For readers wondering why Columbia City Hall  a) claims it has no money for new infrastructure, police officers, and firefighters; and b) raises utility rates every year without fail, the answer should be clear:  city administrators siphon off millions of dollars that should be alleviating these problems. 

Instead, they place it with banks and investment advisors for questionable uses.  City Council members, meanwhile, neither read nor understand the city's financial reports, 4th Ward Councilman Ian Thomas told the Heart Beat earlier this year.  "We defer to staff (i.e. city administrators) for most of that information," he said.   

Senior city staffers have their own ideas about how to spend the money. 

In a plan that sparked outrage, deputy city manager Tony St. Romaine wanted to spend Unrestricted Water and Light funds on "shovel-ready" land north of town, for "future development".  City manager Mike Matthes suggested using the money to buy the old Ameren site in downtown's North Village Arts District.  Neither man sought nor received City Council or citizen approval before going to the media with their plans

The Water and Light Unrestricted Fund appears on page 29 of city government's Comprehensive Annual Financial Report (CAFR) pictured below (click for larger pic).  
 
Page 29 lays out the net worth, known as "net position" in government accounting, of the city's "Major Enterprise Funds," monies made and spent through an enterprise (in this case, utilities). 
 
 
 
As of 2013, City Hall's Water and Light Department had $108.6 million in "capital assets" -- power lines, water pipes, land, buildings, and so forth.   In cash and liquid investments, it had $11.4 million restricted for debt service and $1.5 million restricted restricted by law, which may include state and federal mandates. 

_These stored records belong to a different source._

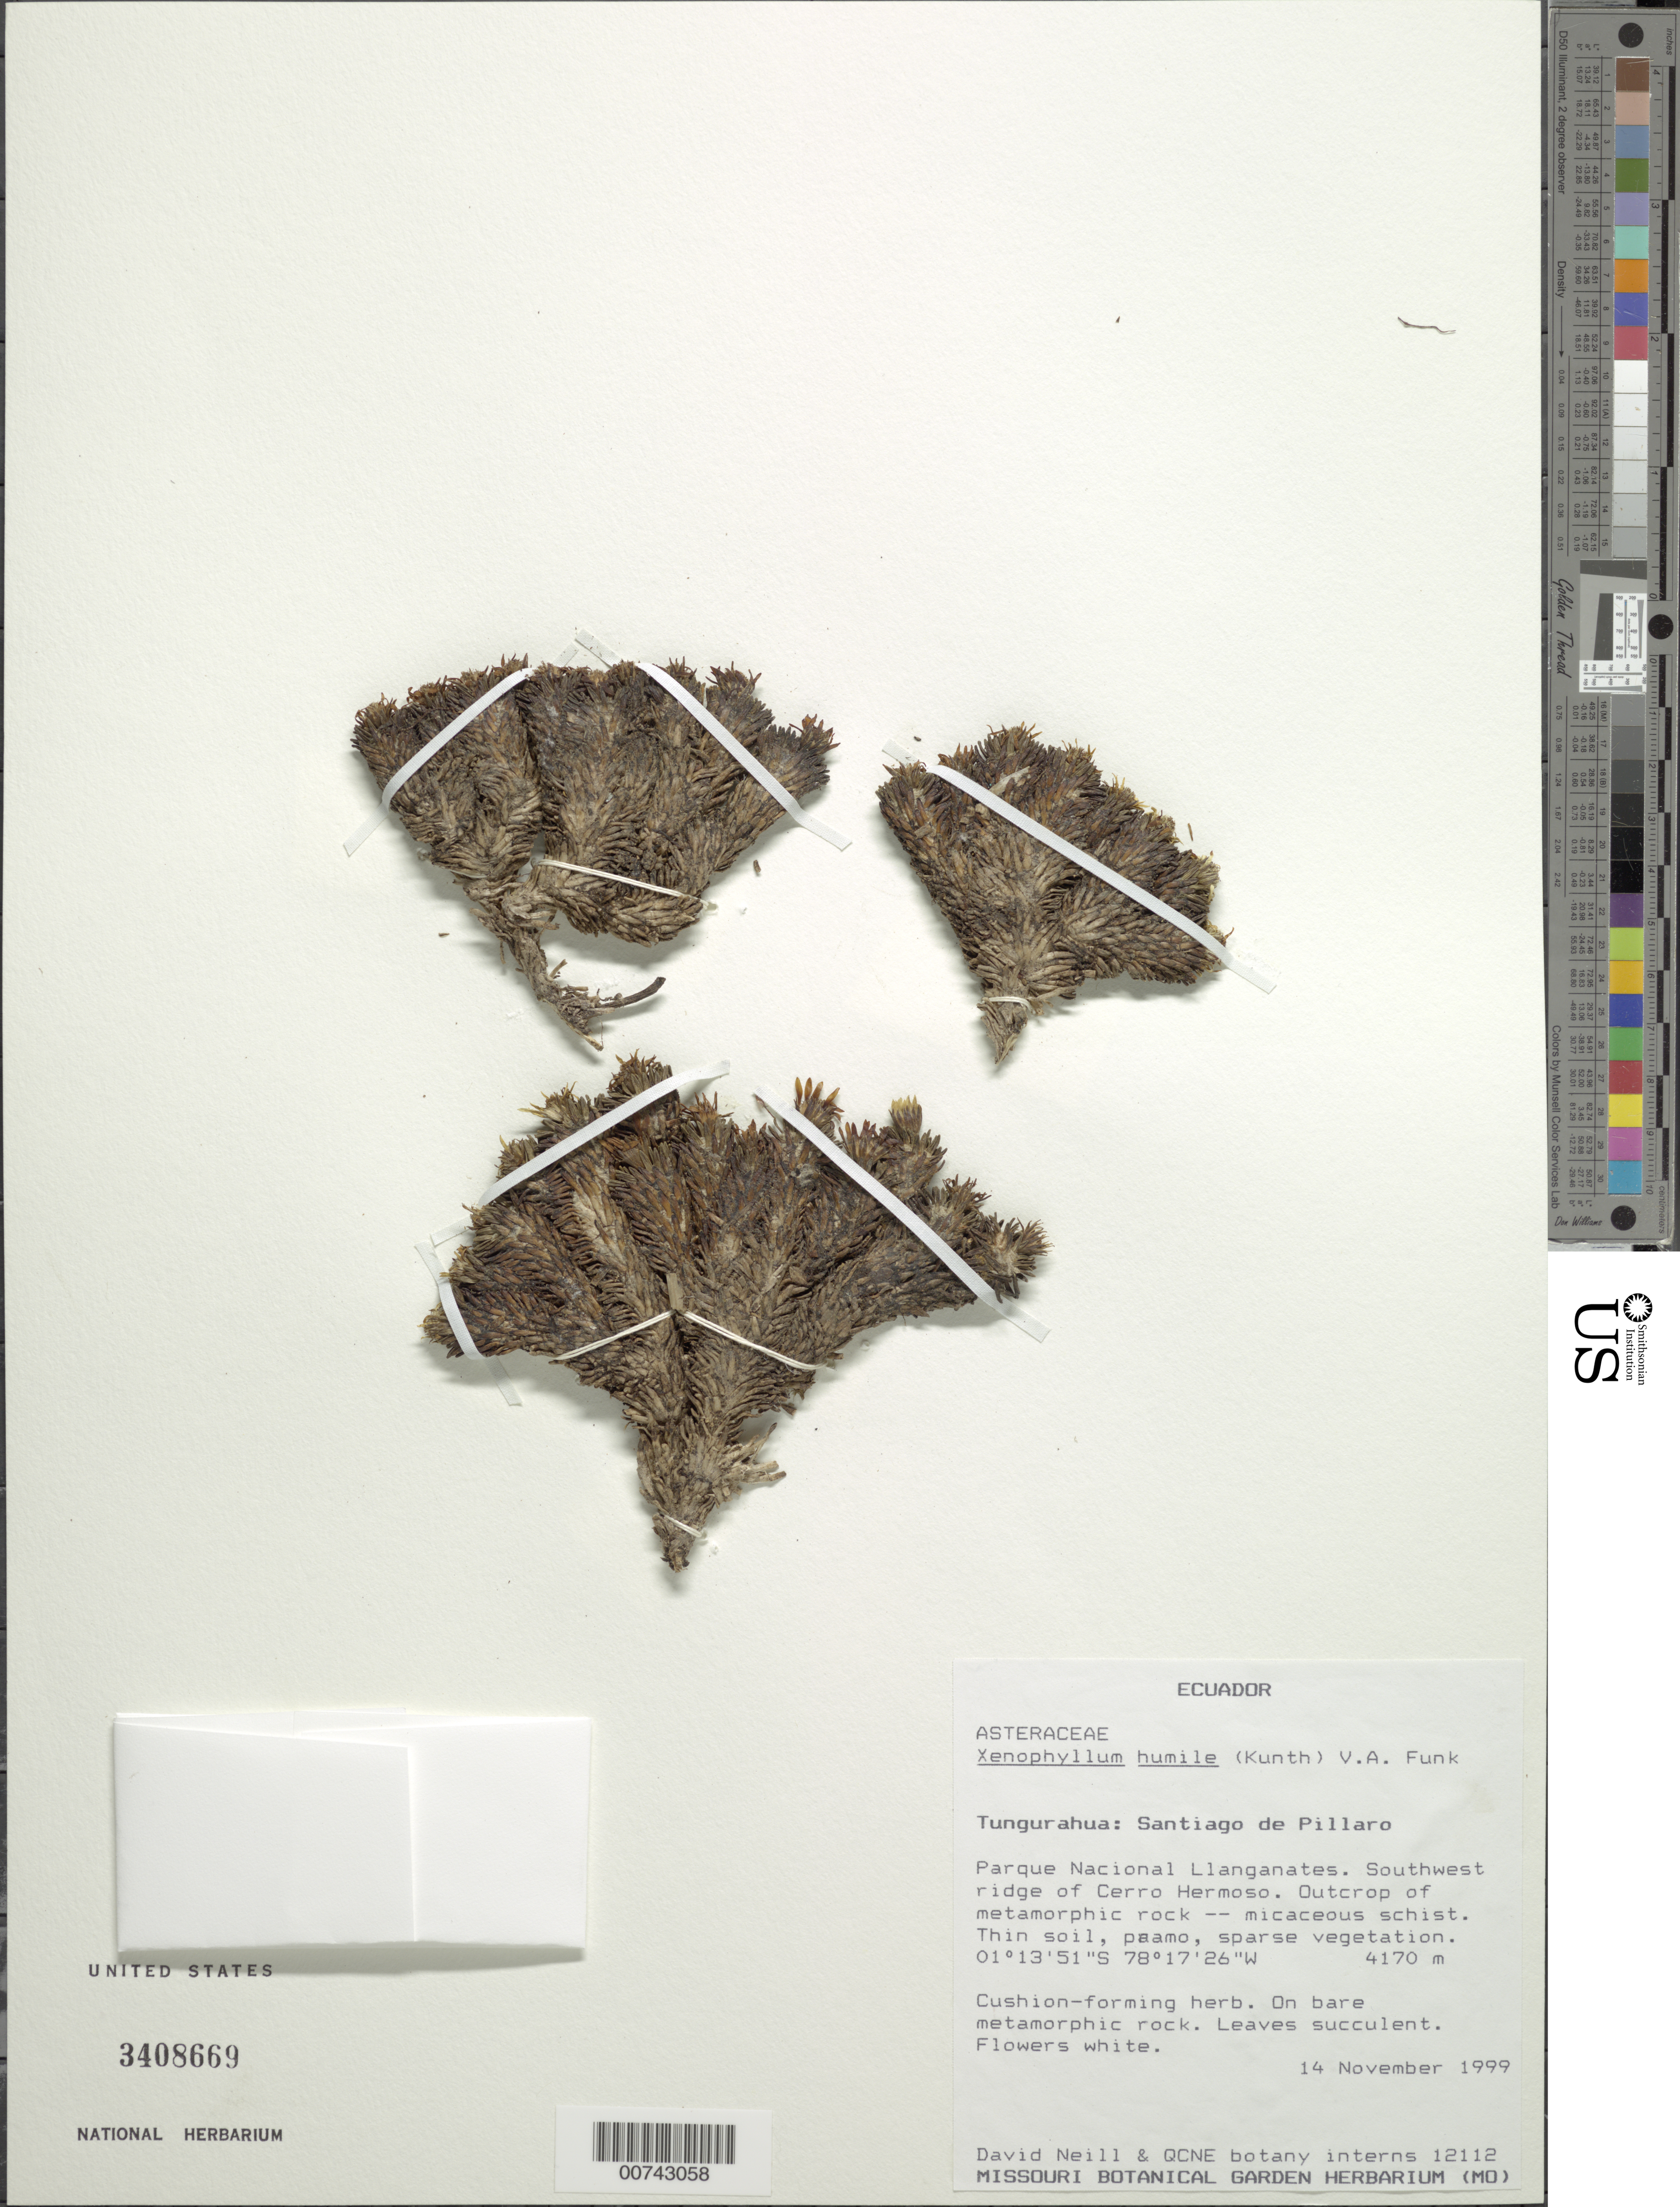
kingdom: Plantae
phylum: Tracheophyta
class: Magnoliopsida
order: Asterales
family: Asteraceae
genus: Xenophyllum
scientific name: Xenophyllum humile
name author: (Kunth) V.A. Funk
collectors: D. Neill & QCNE botany interns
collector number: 12112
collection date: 1999-11-14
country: Ecuador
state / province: Tungurahua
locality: Santiago de Pillaro: Parque Nacional Llanganates. Southwest ridge of Cerro Hermoso.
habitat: On bare metamorphic rock. Outcrop of metamorphic rock--micaceous schist. Thin soil, paamo?, sparse vegetation.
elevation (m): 4170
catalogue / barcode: US 3408669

The rest -- $73,888,661 -- sat idly in the Unrestricted account, not doing any of the three jobs our City Charter says it must do.  
 
Meanwhile, city officials continue stoking the debate about where to find money for police, firefighters, water lines, power equipment, sewer lines, and so forth.  So far, their suggestions -- from downtown TIFs to higher taxes -- have uniformly failed. 

As one of the area's largest depositors, City Hall doesn't want to look in its own bank accounts, possibly to avoid the wrath of powerful bankers and the developers to whom they lend.